Bonjour, mon Toto bien-aimé, bonjour mon adoré petit homme, bonjour je t’aime, je t’aime, je t’aime. N’aie pas peur de moi, mon Toto, je ne suis pas capable de faire la moindre indiscrétion sur rien de ce qui te touche. Rien de ce que tu vis n’arrive sur le bord de mes lèvres quand je parle de toi. Tout reste dans le fond de mon cœur, mon adoré, aussi sois bien tranquille de ce côté-là.
Tu as bien fait de me mener hier chez cette pauvre mère Pierceau. C’est plus que de la complaisance, c’est une bonne action. La pauvre femme est digne de toute pitié et de toute affection car elle est bien malade et c’est une noble et excellente créature. Quand tu pourras m’y conduire, pour la voir seulement, tu feras bien. C’est un peu de courage et un peu de joie qu’on lui apporte et Dieu sait si elle en a besoin.
Je crois que tu as une séance à l’Académie aujourd’hui. Tu serais bien gentil si tu venais une toute petite minute en passant. J’ai tant besoin de te voir que je cherche et que je saisis maintenant toutes les occasions qui peuvent servir mes besoins. C’est ce qui me fait te demander à sortir, mon cher amour, parce que cela te force à rester avec moi un peu plus de temps. Hier cette promenade était ravissante. La joie d’être à ton bras m’ôtait toute fatigue. J’aurais marché toute la nuit sans m’en apercevoir. C’est si bon d’être avec toi que je ne m’en lasse pas. Depuis onze ans bientôt, il me semble que c’est la première fois que je m’appuie sur ton bras, que j’entends ta douce voix et que je vois ta ravissante figure. Mon cher petit bien-aimé, c’est bien vrai tout ce que je te dis là. Je t’aime, je t’aime, je t’aime. Pense à moi mon cher petit bien-aimé. Aimes-moi et tâche de venir une petite goutte dans la journée. Je serai bien heureuse.

→ **Données de l'exercice**:
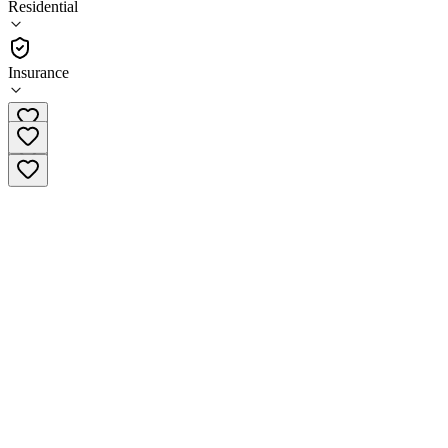
Residential
(
242
)
•
Residential
Insurance
(888) 507-7562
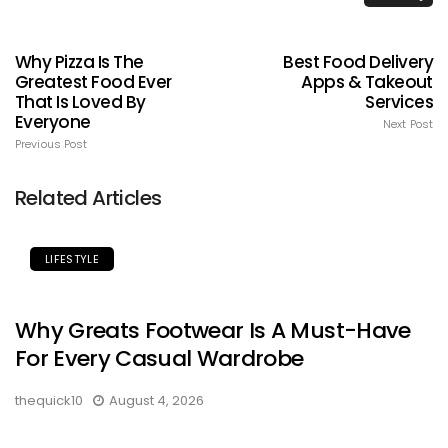
Why Pizza Is The
Best Food Delivery
Greatest Food Ever
Apps & Takeout
That Is Loved By
Services
Everyone
Next Post
Previous Post
Related Articles
LIFESTYLE
Why Greats Footwear Is A Must-Have
For Every Casual Wardrobe
thequick10
August 4, 2026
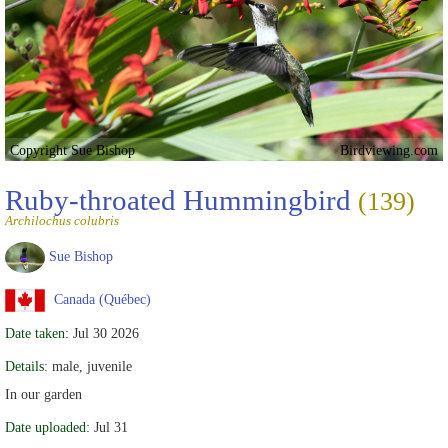
Copyright Sue Bishop
Birdviewing.com
Ruby-throated Hummingbird
(139)
Archilochus colubris
Sue Bishop
Canada (Québec)
Date taken:
Jul 30 2026
Details:
male, juvenile
In our garden
Date uploaded:
Jul 31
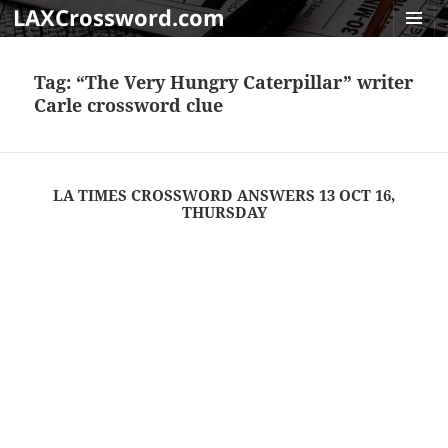
LAXCrossword.com
MENU
AND
Tag:
“The Very Hungry Caterpillar” writer
WIDGET
Carle crossword clue
LA TIMES CROSSWORD ANSWERS 13 OCT 16,
THURSDAY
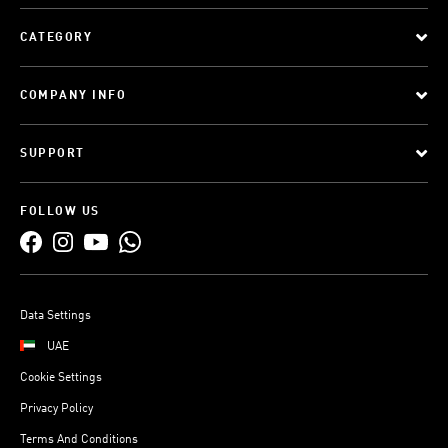
CATEGORY
COMPANY INFO
SUPPORT
FOLLOW US
Data Settings
UAE
Cookie Settings
Privacy Policy
Terms And Conditions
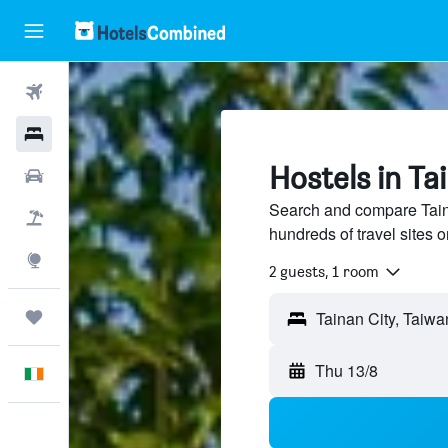
Flights
Hotels
Hostels in Ta
Cars
Search and compare Taina
Holidays
hundreds of travel sites
Explore
2 guests, 1 room
Trips
Thu 13/8
English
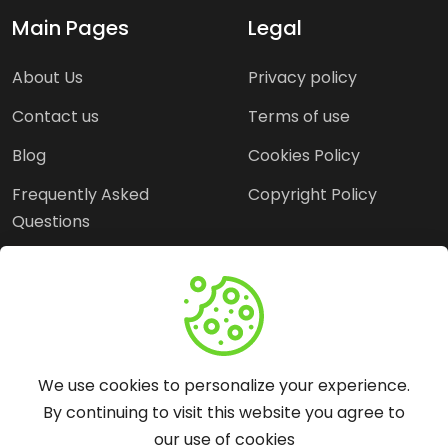
Main Pages
Legal
About Us
Privacy policy
Contact us
Terms of use
Blog
Cookies Policy
Frequently Asked
Copyright Policy
Questions
Need Help?
Email:
contact@webopine.com
We use cookies to personalize your experience.
Headquater: Near
By continuing to visit this website you agree to
Metro Station, Hauz
our use of cookies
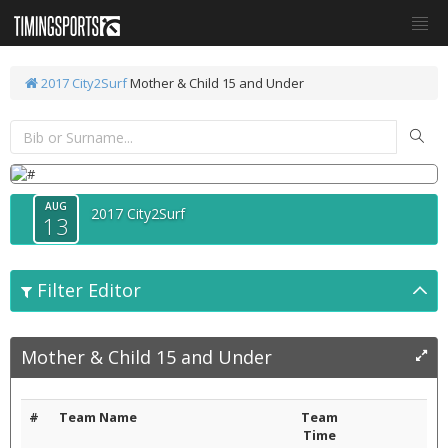
2017 City2Surf
Mother & Child 15 and Under
AUG
2017 City2Surf
13
Filter Editor
Mother & Child 15 and Under
#
Team Name
Team
Time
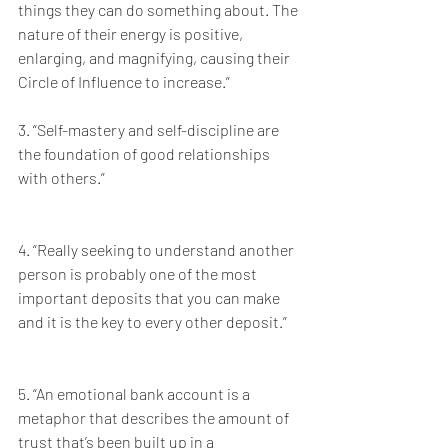
things they can do something about. The 
nature of their energy is positive, 
enlarging, and magnifying, causing their 
Circle of Influence to increase.”
3. “Self-mastery and self-discipline are 
the foundation of good relationships 
with others.”
4. “Really seeking to understand another 
person is probably one of the most 
important deposits that you can make 
and it is the key to every other deposit.”
5. “An emotional bank account is a 
metaphor that describes the amount of 
trust that’s been built up in a 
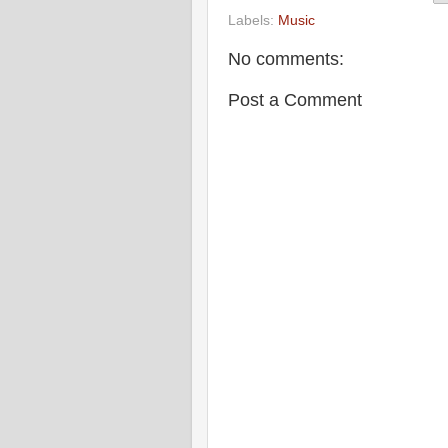
Labels:
Music
No comments:
Post a Comment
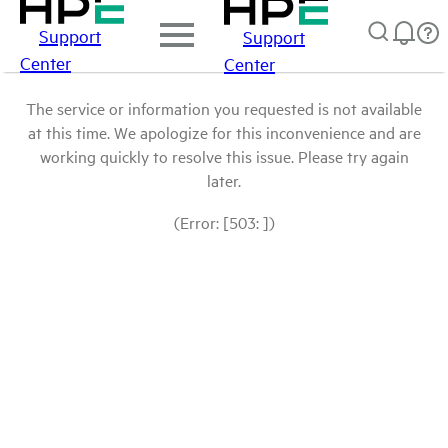
Support
Support
Center
Center
The service or information you requested is not available
at this time. We apologize for this inconvenience and are
working quickly to resolve this issue. Please try again
later.
(Error: [503: ])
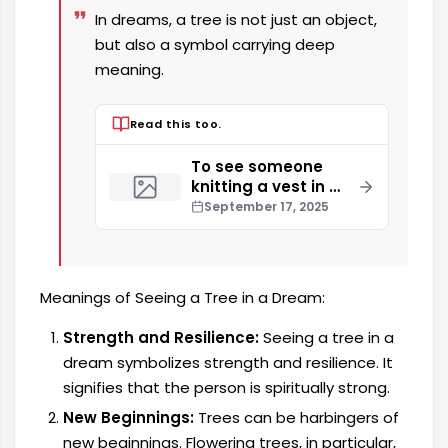
In dreams, a tree is not just an object,
but also a symbol carrying deep
meaning.
Read this too.
To see someone
knitting a vest in a
dream
September 17, 2025
Meanings of Seeing a Tree in a Dream:
Strength and Resilience:
Seeing a tree in a
dream symbolizes strength and resilience. It
signifies that the person is spiritually strong.
New Beginnings:
Trees can be harbingers of
new beginnings. Flowering trees, in particular,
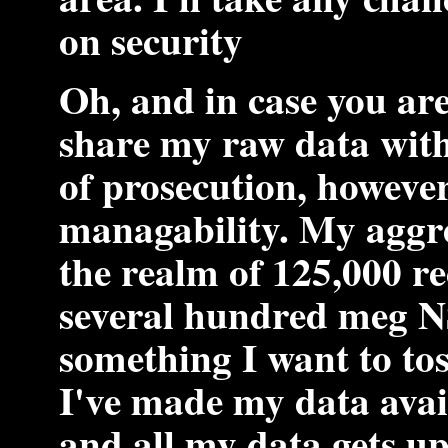
on security
Oh, and in case you ar
share my raw data with 
of prosecution, however
managability. My aggre
the realm of 125,000 r
several hundred meg NS
something I want to tos
I've made my data avail
and all my data gets u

→ **Vos consignes**:
1. D'après la lettre, où le destinataire a-t-il une séance aujourd'hui ?
2. Relevez chacune des lignes de la liste contenant le mot « Copyright ».

→ **Corrigé de l'exercice**:
1. À l'Académie.

2.
Copyright Sue Bishop
Copyright Policy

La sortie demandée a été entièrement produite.